日本でも新型コロナ対策の中でオンライン診療の活用を促進する方針が閣議決定され、これまで普及の妨げとなっていた「対面診療」の必要性が大きく規制緩和された。しかし、まだオンライン診療のサービスは少なく、中国に大きく後れを取っている。
また、薬剤師の仕事はAIと調剤ロボットによって、すでにほぼ自動化されている。かつてのように上皿天秤で薬の重さを量って調合する必要はなく、処方データを入力するだけでコンピューターが薬品を選択して秤量を行ない、配分、分割、分包までロボットが人に代わってやってくれる。ただし、薬局の薬剤師は厚生労働省の省令により、1日平均40枚の院外処方箋に対して1人以上配置しなければならないという規制がある。だが、実際には薬剤師の資格を持ちながらも調剤業務に従事していない人がたくさんいて、その人たちが薬局やドラッグストアなどに名義を貸しているのが実態であり、それも調剤ロボットがあるから可能になっているわけだ。

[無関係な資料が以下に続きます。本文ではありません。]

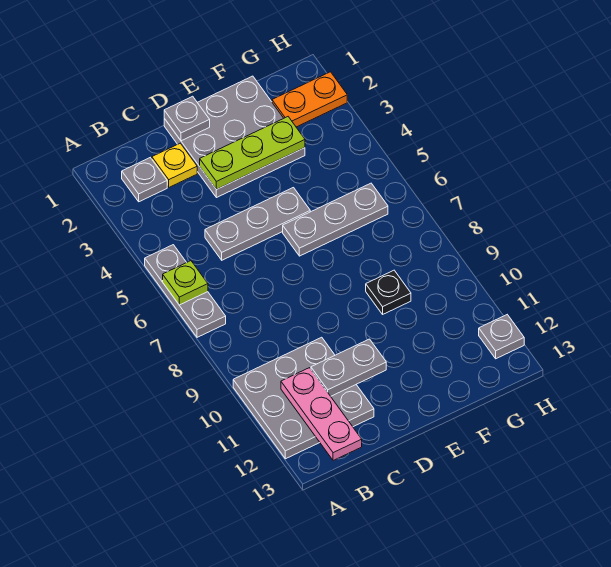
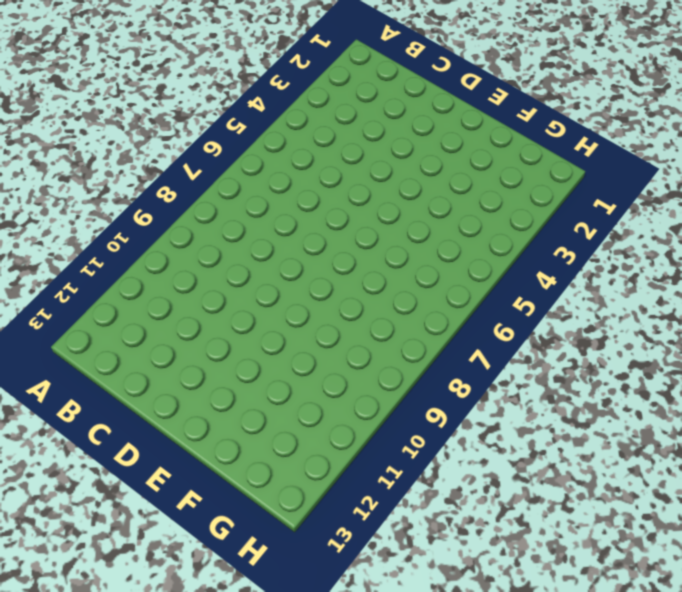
none -> grey 1x3 plate [145,245,226,337]
none -> grey 3x3 plate [233,337,374,459]
none -> grey 1x1 plate [122,158,167,202]

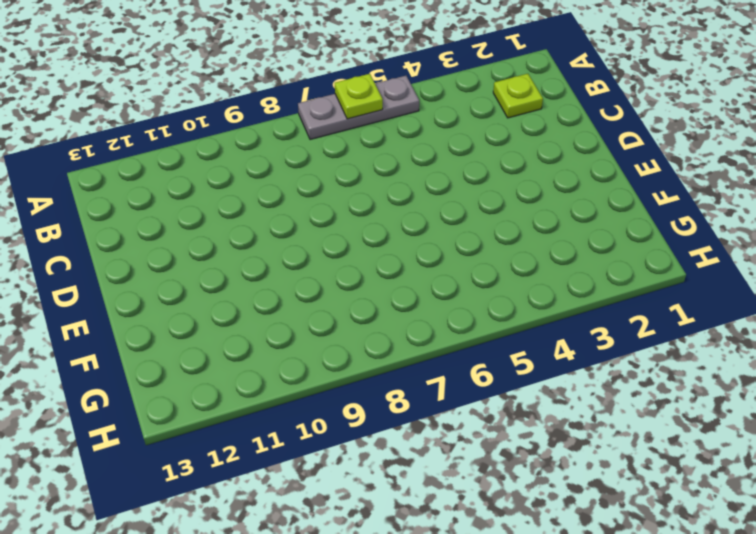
lime 1x1 plate [493,74,543,118] -> grey 1x1 plate [122,158,167,202]
none -> grey 3x3 plate [233,337,374,459]
none -> yellow 1x1 plate [152,143,197,187]
none -> grey 1x3 plate [205,188,310,260]

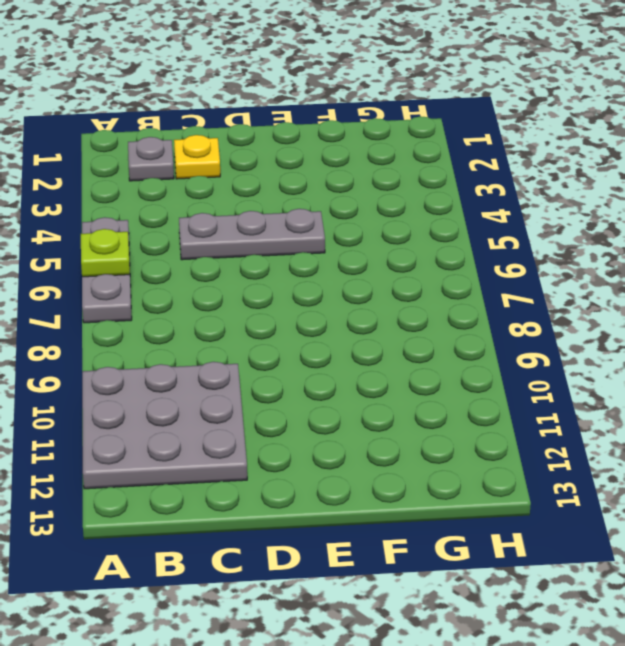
none -> grey 3x3 plate [164,76,305,198]
none -> grey 1x3 plate [283,183,388,256]
none -> black 1x1 plate [366,270,411,314]

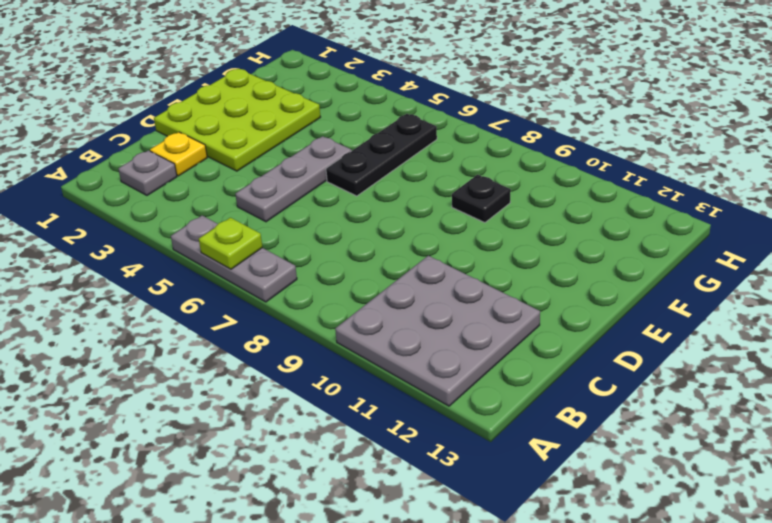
lime 3x3 plate [154,69,320,171] -> grey 3x3 plate [164,76,305,198]
black 1x3 plate [326,114,437,196] -> grey 1x3 plate [283,183,388,256]
none -> orange 1x2 plate [272,72,347,127]
none -> grey 1x1 plate [479,315,524,359]
none -> pink 1x3 plate [281,368,362,461]

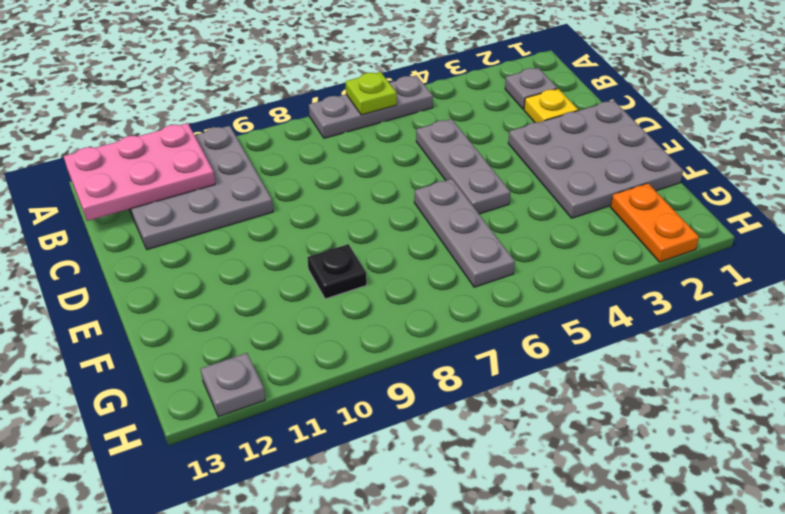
pink 2x3 plate [64,123,215,221] -> pink 1x3 plate [281,368,362,461]
none -> grey 1x2 plate [311,339,386,396]
none -> grey 1x1 plate [164,96,210,141]
none -> lime 1x3 plate [200,117,305,189]

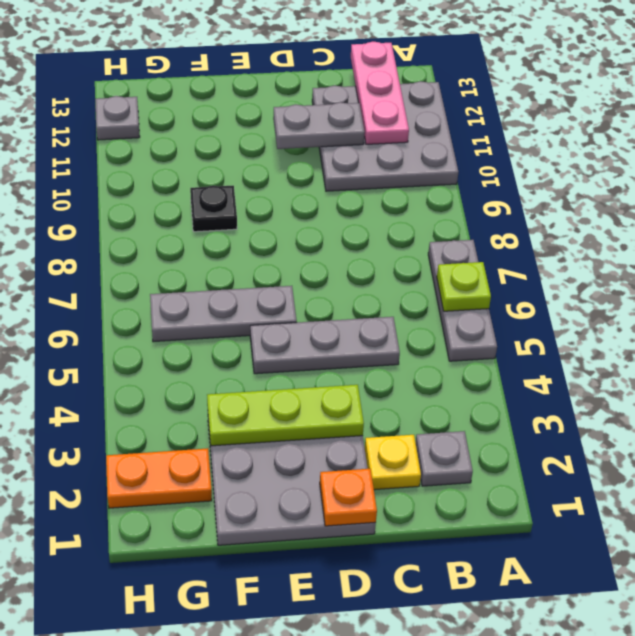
orange 1x1 plate [320,469,377,526] -> grey 1x1 plate [164,96,210,141]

教師に至っては、各科目が全国1人で事足りる。時間からも場所からも解放されるAI・スマホ社会では、世界で最も優秀な先生の教えを、いつでも、どこでも、誰でも学ぶことができる。ミルトン・フリードマンのマーケット・メカニズムやフィリップ・コトラーのマーケティングを学びたければ、ネットで本人の講義映像を視聴すればよいので、彼らの著書の読み合わせをしているだけの日本の“輸入学者”は1人残らず無用になるのだ。